Exercise prompt:
Below are some records. Print exactly the lines between the one holding "bankovna izjava nije starija od 3 meseca" and the one holding "当認知行動療法センターの", inclusive, and nothing else.

===== Study material

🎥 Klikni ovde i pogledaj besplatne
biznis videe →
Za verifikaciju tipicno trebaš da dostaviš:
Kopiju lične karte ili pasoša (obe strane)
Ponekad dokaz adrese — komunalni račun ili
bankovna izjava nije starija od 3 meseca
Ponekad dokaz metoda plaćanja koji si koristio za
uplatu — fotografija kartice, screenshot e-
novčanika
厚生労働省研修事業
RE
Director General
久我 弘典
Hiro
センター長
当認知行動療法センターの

==========
===== Study material

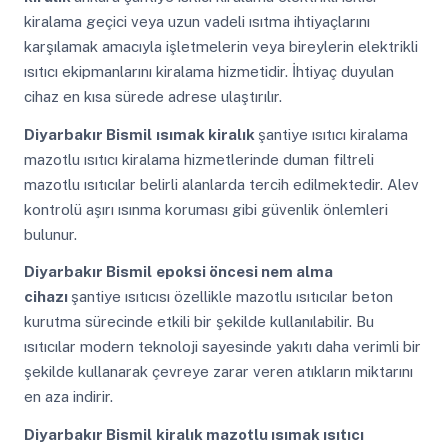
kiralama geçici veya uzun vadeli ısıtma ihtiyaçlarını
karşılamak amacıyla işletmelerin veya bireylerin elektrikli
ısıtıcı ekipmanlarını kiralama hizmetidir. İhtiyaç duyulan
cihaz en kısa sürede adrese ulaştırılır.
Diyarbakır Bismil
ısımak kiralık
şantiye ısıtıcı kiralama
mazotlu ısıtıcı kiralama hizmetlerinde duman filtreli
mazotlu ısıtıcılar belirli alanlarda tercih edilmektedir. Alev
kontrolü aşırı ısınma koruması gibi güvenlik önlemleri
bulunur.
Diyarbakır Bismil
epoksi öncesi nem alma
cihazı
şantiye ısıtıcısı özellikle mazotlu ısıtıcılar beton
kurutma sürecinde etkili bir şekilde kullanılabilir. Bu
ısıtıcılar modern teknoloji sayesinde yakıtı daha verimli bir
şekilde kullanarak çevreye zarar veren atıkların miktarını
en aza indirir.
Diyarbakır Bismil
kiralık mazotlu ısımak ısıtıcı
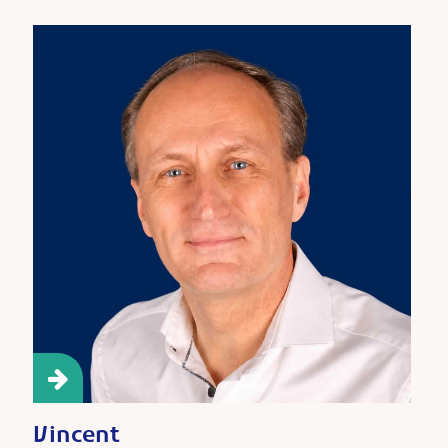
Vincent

==========

Exercise solution:
bankovna izjava nije starija od 3 meseca
Ponekad dokaz metoda plaćanja koji si koristio za
uplatu — fotografija kartice, screenshot e-
novčanika
厚生労働省研修事業
RE
Director General
久我 弘典
Hiro
センター長
当認知行動療法センターの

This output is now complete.